Sextortion : comment vous masturber devant la webcam peut vous exposer aux arnaqueurs

Le département américain de la Justice rapportait en 2016 que c’est « de loin la menace contre les mineurs en plus forte croissance ».
blogtrepreneur.com/tech

L'amour n'a peut-être pas de prix, mais ça peut quand même être coûteux de le chercher.

À l'occasion de la Saint-Valentin, la Gendarmerie royale du Canada (GRC) et le Federal Bureau of Investigation (FBI) ont tous deux publié des mises en garde contre la sextortion. La police fédérale estime qu'en 2016, 17 millions de dollars avaient été volés à des Canadiens par l'entremise de sites et d'apps de rencontre. Le FBI rapporte l'histoire d'une dame qui s'est fait escroquer 2 millions de dollars par un homme qui prétendait vouloir l'épouser et qui l'a convaincue d'investir dans un projet immobilier sans risque en Afrique.

Publicité

Le département américain de la Justice rapportait en 2016 que c'est « de loin la menace contre les mineurs en plus forte croissance » et INTERPOL affirme que le Royaume-Uni, les États-Unis et l'Australie sont les pays les plus touchés. Devant cette menace grandissante, la GRC a publié une mise en garde au sujet la sextortion, conseillant aux internautes canadiens de ne pas se plier aux demandes des criminels, de désactiver tous leurs profils publics le plus vite possible et de signaler l'incident à la police.

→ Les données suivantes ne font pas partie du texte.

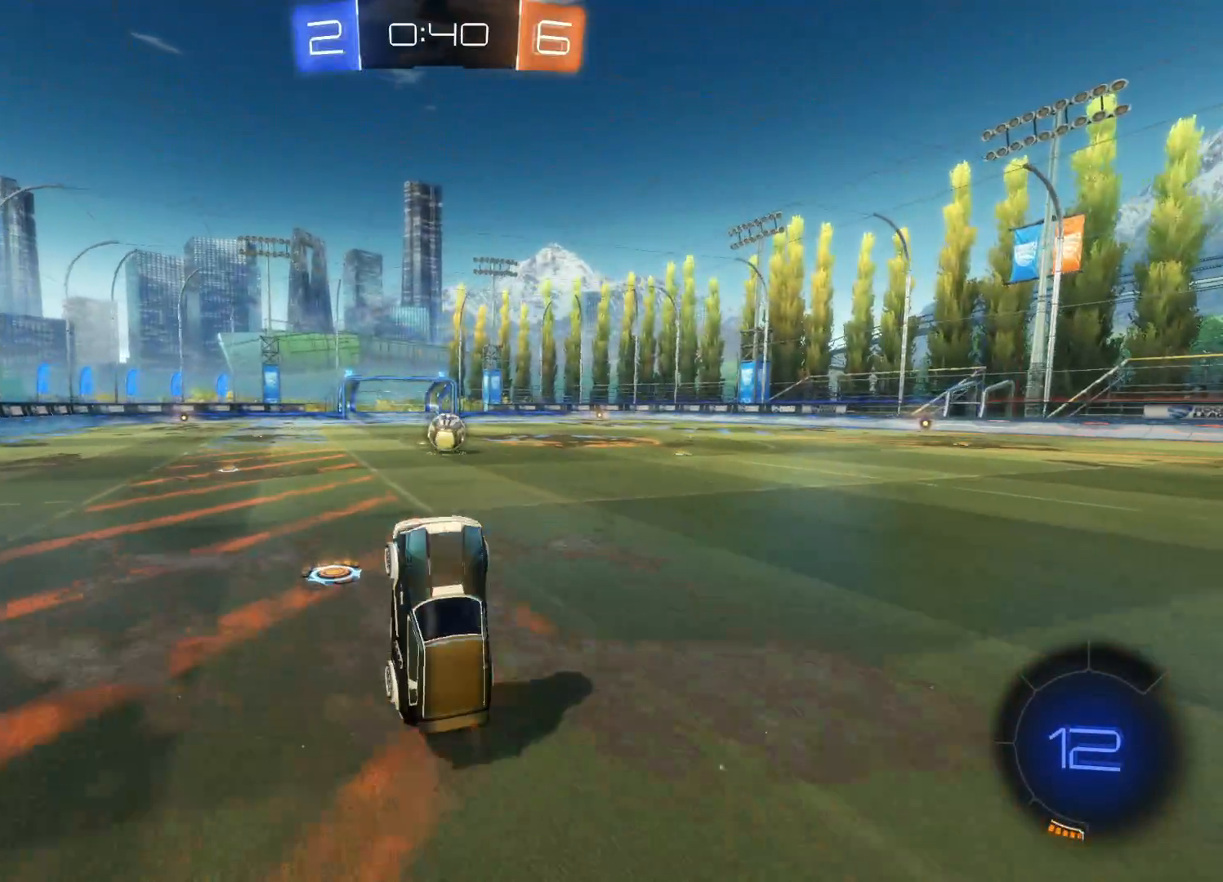
{"dt_ms": 500, "buttons": ["CIRCLE", "R2"], "left_stick": "center", "right_stick": "center", "events": [[217, "CIRCLE", "down"]]}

Pendant ce temps-là, Tinder annonçait une hausse de 10 % du nombre d'abonnements dans la semaine avant la Saint-Valentin et a l'an passé enregistré 1,7 milliards de swipes sur son app le 14 février, soit 300 millions de plus qu'au cours d'une journée moyenne. L'entreprise a même payé la bière à des dates Tinder mardi soir. Bref, la quête d'amour en ligne a plus que sa part d'adeptes.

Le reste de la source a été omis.